[Start of Attachment]
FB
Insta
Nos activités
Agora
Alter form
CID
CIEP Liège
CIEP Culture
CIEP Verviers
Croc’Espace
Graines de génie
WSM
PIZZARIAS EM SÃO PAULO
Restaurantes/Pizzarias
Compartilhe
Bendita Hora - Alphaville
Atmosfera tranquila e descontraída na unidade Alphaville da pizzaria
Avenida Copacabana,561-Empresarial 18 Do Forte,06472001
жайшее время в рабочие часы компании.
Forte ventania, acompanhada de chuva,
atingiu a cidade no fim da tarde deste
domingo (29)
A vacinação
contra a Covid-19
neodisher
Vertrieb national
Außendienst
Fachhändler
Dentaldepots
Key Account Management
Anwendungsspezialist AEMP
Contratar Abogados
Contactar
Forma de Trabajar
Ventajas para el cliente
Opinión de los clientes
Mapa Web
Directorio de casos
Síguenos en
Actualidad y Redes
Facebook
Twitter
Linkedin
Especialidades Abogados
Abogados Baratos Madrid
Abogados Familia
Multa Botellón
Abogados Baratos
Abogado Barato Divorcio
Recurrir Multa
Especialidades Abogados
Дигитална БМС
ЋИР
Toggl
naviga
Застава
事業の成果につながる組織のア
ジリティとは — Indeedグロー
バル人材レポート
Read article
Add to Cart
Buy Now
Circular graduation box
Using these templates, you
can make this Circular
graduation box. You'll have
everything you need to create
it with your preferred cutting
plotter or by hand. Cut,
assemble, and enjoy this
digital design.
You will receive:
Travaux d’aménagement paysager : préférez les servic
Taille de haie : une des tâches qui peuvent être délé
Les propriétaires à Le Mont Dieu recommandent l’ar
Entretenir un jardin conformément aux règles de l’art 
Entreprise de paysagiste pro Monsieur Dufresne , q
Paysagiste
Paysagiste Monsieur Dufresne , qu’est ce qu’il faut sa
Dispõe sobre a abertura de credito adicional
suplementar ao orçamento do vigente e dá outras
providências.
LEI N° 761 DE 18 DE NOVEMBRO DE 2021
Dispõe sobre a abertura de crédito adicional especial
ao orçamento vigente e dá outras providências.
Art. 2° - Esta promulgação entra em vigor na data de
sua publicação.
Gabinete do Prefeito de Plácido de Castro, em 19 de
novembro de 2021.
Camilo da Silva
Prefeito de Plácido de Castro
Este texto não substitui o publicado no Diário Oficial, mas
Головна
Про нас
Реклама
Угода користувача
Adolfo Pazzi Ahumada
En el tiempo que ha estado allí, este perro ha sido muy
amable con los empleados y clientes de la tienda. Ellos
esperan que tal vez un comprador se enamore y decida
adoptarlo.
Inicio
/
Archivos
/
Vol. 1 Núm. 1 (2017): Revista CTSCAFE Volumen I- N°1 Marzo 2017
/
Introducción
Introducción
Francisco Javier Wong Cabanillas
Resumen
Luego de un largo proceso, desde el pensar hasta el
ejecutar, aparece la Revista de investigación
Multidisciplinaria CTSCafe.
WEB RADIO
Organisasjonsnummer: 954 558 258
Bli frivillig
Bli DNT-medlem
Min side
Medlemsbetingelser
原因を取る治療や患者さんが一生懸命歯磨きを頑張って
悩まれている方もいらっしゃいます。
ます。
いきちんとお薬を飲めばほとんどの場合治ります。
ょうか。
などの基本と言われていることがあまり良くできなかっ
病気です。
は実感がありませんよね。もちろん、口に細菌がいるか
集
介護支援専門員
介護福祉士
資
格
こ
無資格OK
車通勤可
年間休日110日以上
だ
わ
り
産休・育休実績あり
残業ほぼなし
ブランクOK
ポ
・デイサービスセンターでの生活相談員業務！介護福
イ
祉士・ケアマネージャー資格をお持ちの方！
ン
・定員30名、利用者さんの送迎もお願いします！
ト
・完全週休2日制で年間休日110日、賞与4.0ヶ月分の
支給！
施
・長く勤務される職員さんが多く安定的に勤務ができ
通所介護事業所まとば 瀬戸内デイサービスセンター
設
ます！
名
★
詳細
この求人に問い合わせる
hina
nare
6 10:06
[End of Attachment]
**Task details**
Word for word, print the listing above once more.

**Reply to the exercise**
FB
Insta
Nos activités
Agora
Alter form
CID
CIEP Liège
CIEP Culture
CIEP Verviers
Croc’Espace
Graines de génie
WSM
PIZZARIAS EM SÃO PAULO
Restaurantes/Pizzarias
Compartilhe
Bendita Hora - Alphaville
Atmosfera tranquila e descontraída na unidade Alphaville da pizzaria
Avenida Copacabana,561-Empresarial 18 Do Forte,06472001
жайшее время в рабочие часы компании.
Forte ventania, acompanhada de chuva,
atingiu a cidade no fim da tarde deste
domingo (29)
A vacinação
contra a Covid-19
neodisher
Vertrieb national
Außendienst
Fachhändler
Dentaldepots
Key Account Management
Anwendungsspezialist AEMP
Contratar Abogados
Contactar
Forma de Trabajar
Ventajas para el cliente
Opinión de los clientes
Mapa Web
Directorio de casos
Síguenos en
Actualidad y Redes
Facebook
Twitter
Linkedin
Especialidades Abogados
Abogados Baratos Madrid
Abogados Familia
Multa Botellón
Abogados Baratos
Abogado Barato Divorcio
Recurrir Multa
Especialidades Abogados
Дигитална БМС
ЋИР
Toggl
naviga
Застава
事業の成果につながる組織のア
ジリティとは — Indeedグロー
バル人材レポート
Read article
Add to Cart
Buy Now
Circular graduation box
Using these templates, you
can make this Circular
graduation box. You'll have
everything you need to create
it with your preferred cutting
plotter or by hand. Cut,
assemble, and enjoy this
digital design.
You will receive:
Travaux d’aménagement paysager : préférez les servic
Taille de haie : une des tâches qui peuvent être délé
Les propriétaires à Le Mont Dieu recommandent l’ar
Entretenir un jardin conformément aux règles de l’art 
Entreprise de paysagiste pro Monsieur Dufresne , q
Paysagiste
Paysagiste Monsieur Dufresne , qu’est ce qu’il faut sa
Dispõe sobre a abertura de credito adicional
suplementar ao orçamento do vigente e dá outras
providências.
LEI N° 761 DE 18 DE NOVEMBRO DE 2021
Dispõe sobre a abertura de crédito adicional especial
ao orçamento vigente e dá outras providências.
Art. 2° - Esta promulgação entra em vigor na data de
sua publicação.
Gabinete do Prefeito de Plácido de Castro, em 19 de
novembro de 2021.
Camilo da Silva
Prefeito de Plácido de Castro
Este texto não substitui o publicado no Diário Oficial, mas
Головна
Про нас
Реклама
Угода користувача
Adolfo Pazzi Ahumada
En el tiempo que ha estado allí, este perro ha sido muy
amable con los empleados y clientes de la tienda. Ellos
esperan que tal vez un comprador se enamore y decida
adoptarlo.
Inicio
/
Archivos
/
Vol. 1 Núm. 1 (2017): Revista CTSCAFE Volumen I- N°1 Marzo 2017
/
Introducción
Introducción
Francisco Javier Wong Cabanillas
Resumen
Luego de un largo proceso, desde el pensar hasta el
ejecutar, aparece la Revista de investigación
Multidisciplinaria CTSCafe.
WEB RADIO
Organisasjonsnummer: 954 558 258
Bli frivillig
Bli DNT-medlem
Min side
Medlemsbetingelser
原因を取る治療や患者さんが一生懸命歯磨きを頑張って
悩まれている方もいらっしゃいます。
ます。
いきちんとお薬を飲めばほとんどの場合治ります。
ょうか。
などの基本と言われていることがあまり良くできなかっ
病気です。
は実感がありませんよね。もちろん、口に細菌がいるか
集
介護支援専門員
介護福祉士
資
格
こ
無資格OK
車通勤可
年間休日110日以上
だ
わ
り
産休・育休実績あり
残業ほぼなし
ブランクOK
ポ
・デイサービスセンターでの生活相談員業務！介護福
イ
祉士・ケアマネージャー資格をお持ちの方！
ン
・定員30名、利用者さんの送迎もお願いします！
ト
・完全週休2日制で年間休日110日、賞与4.0ヶ月分の
支給！
施
・長く勤務される職員さんが多く安定的に勤務ができ
通所介護事業所まとば 瀬戸内デイサービスセンター
設
ます！
名
★
詳細
この求人に問い合わせる
hina
nare
6 10:06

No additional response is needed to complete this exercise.